Мастеровые придвинулись еще, сейчас их останавливало, что врагов теперь двое.
– Ах, оставьте! – отмахнулся поручик от Ла Форе, который, шепча ему на ухо, силой старался увести из круга света газового фонаря. – Куда ж еще прикажете? Уже докатились до края!
В этот момент самый здоровый из мастеровых, в пропахшем маслом полупальто, с размаху ткнул поручика в грудь. Оказывается, приказчик встал на четвереньки сзади офицера, и тот полетел на землю кубарем.
Толпа надвинулась разом, и пудовые кулаки замельтешили в неверном полумраке-полутумане. Как на учениях, холодно, не думая, Ла Форе достал из кармана наган и сунул его к голове здорового, но краем глаза в желтом перекрестье окна дома на углу он заметил фигуру матери. Она молчала. И он, прошедший огонь и воду, ни свою, ни чужую жизнь не ставящий выше козырной девятки, понял, что убить у нее на глазах не сможет.
Он выстрелил в воздух и второй раз – в фонарь. Тысячи осколков накрыли завизжавшую, враз отхлынувшую толпу, и единственное, во что вложил штабс-капитан свою ненависть ударом офицерского сапога, была тощая задница приказчика, так и убежавшего на четвереньках.
…Ноябрьское утро мазало туманами севастопольские берега. Впряженная в бричку лошадь, та самая, что вернулась из моря со штабс-капитаном, явно не привыкшая быть запряженной, забирала вверх по дороге. Позади оставался город. Впереди и повсюду были красные. Сколь-нибудь приемлемых документов не было ни у Александры Федоровны, ни тем более у ее сына, и уж смешно подумать – у медленно приходящего в чувство поручика.
Он лежал в бричке, накрытой дворницким кожухом, за который пришлось выложить две царские десятки. Еще недавно на эти деньги можно было купить пару-тройку добрых коней…
– A… Écoutez moi,
– Уж точно не в Париже, – ответил тот.
– Уже хорошо! – пробормотал поручик. – Alors… s'il vous plaît,
– Тпру! – Ла Форе остановил лошадь и, перенеся ноги в бричку, достал из кармана френча фляжку с мартелем. – Пейте, поручик! Коньяк генерала Слащова…
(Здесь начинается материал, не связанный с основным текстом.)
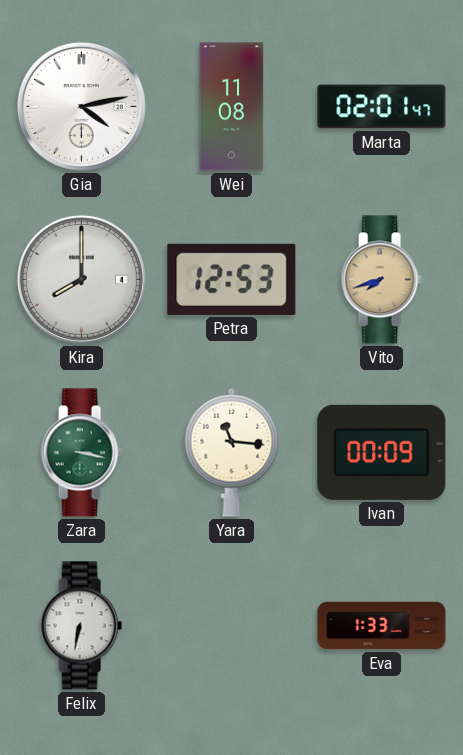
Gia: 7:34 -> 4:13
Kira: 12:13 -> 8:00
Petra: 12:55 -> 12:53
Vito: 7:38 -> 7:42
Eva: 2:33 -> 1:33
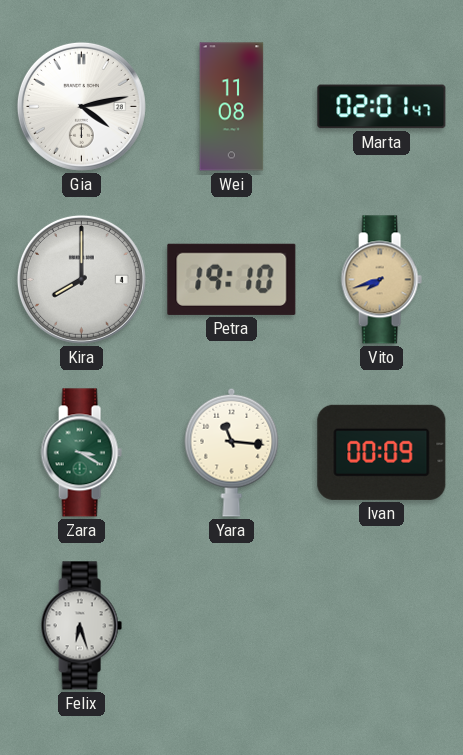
Petra: 12:53 -> 19:10
Zara: 3:17 -> 3:20
Felix: 6:32 -> 6:27
Eva: 1:33 -> none
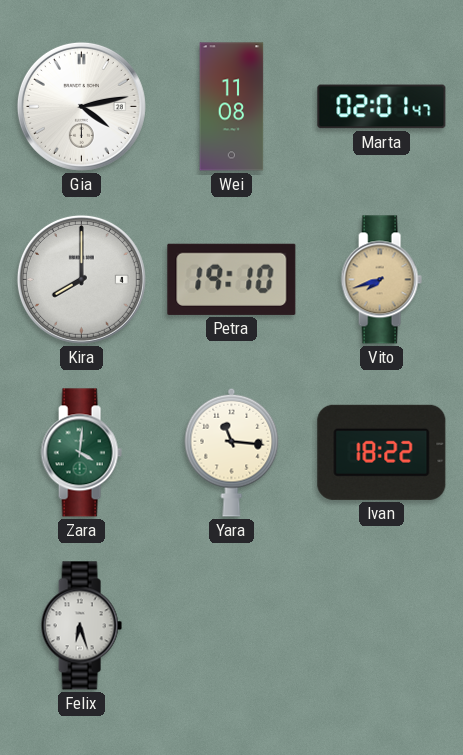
Zara: 3:20 -> 4:01
Ivan: 00:09 -> 18:22
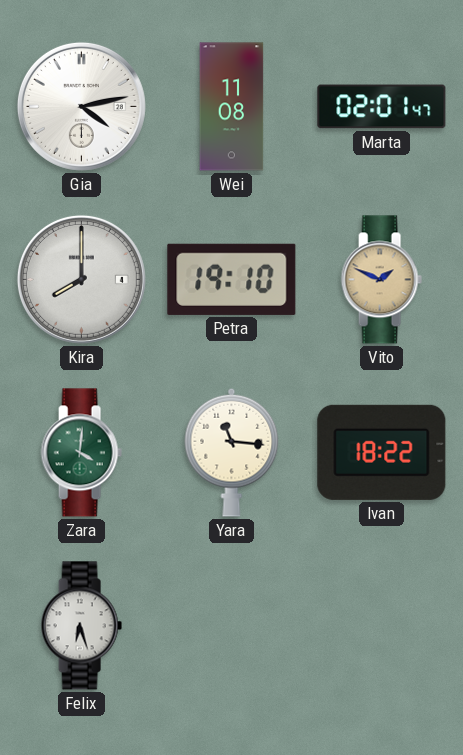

– Ну-у-у! – приятно изумился тот и, лихо хватив полфляжки, лежа приложил два пальца к голове. – Позвольте представиться, madame! Ахтырского гусарского полка поручик Лещинский! Прошу прощения за то, чего не помню, но в чем явно виноват…
– Не тушуйтесь, голубчик! – слабо улыбнулась Александра Федоровна. – Извольте видеть – сын у меня – корниловец, а покойный муж – кавалергард… Так что уж я видывала виды, поверьте.
– А я вам говорю, милостисдарь, что вы – трус и паникер! Да-c! Армия не бежит, а меняет дик… диск… дисклокацию-с! – Молоденький петушок-поручик чуть не задевал по малиновым щекам какого-то шпака серыми замшевыми перчатками. – Так-то-с!
Шпак, неосторожно громко разговаривавший со своим vis-à-vis, таким же захолустным приват-доцентом, был ни жив ни мертв. Из кают-компании доносился смех, звон посуды и патефон.
– Мими! Мими! О, malheureux! – причитала барынька, потерявшая прогуливаемую на юте у ног окоченевших беженцев полулысую болонку. – Ми-мишка, дрянь!
– Поняли вы, штатский разгильдяй? – петушился офицерик перед годившимся ему в отцы человеком. – Я вас конкретно спрашиваю, а?!
– Постыдились бы, господин поручик! – не выдержал солдат, до самых бровей заросший бородой и в такой же лохматой папахе. – Они ж совсем седые, да и бежим мы, чего уж греха таить…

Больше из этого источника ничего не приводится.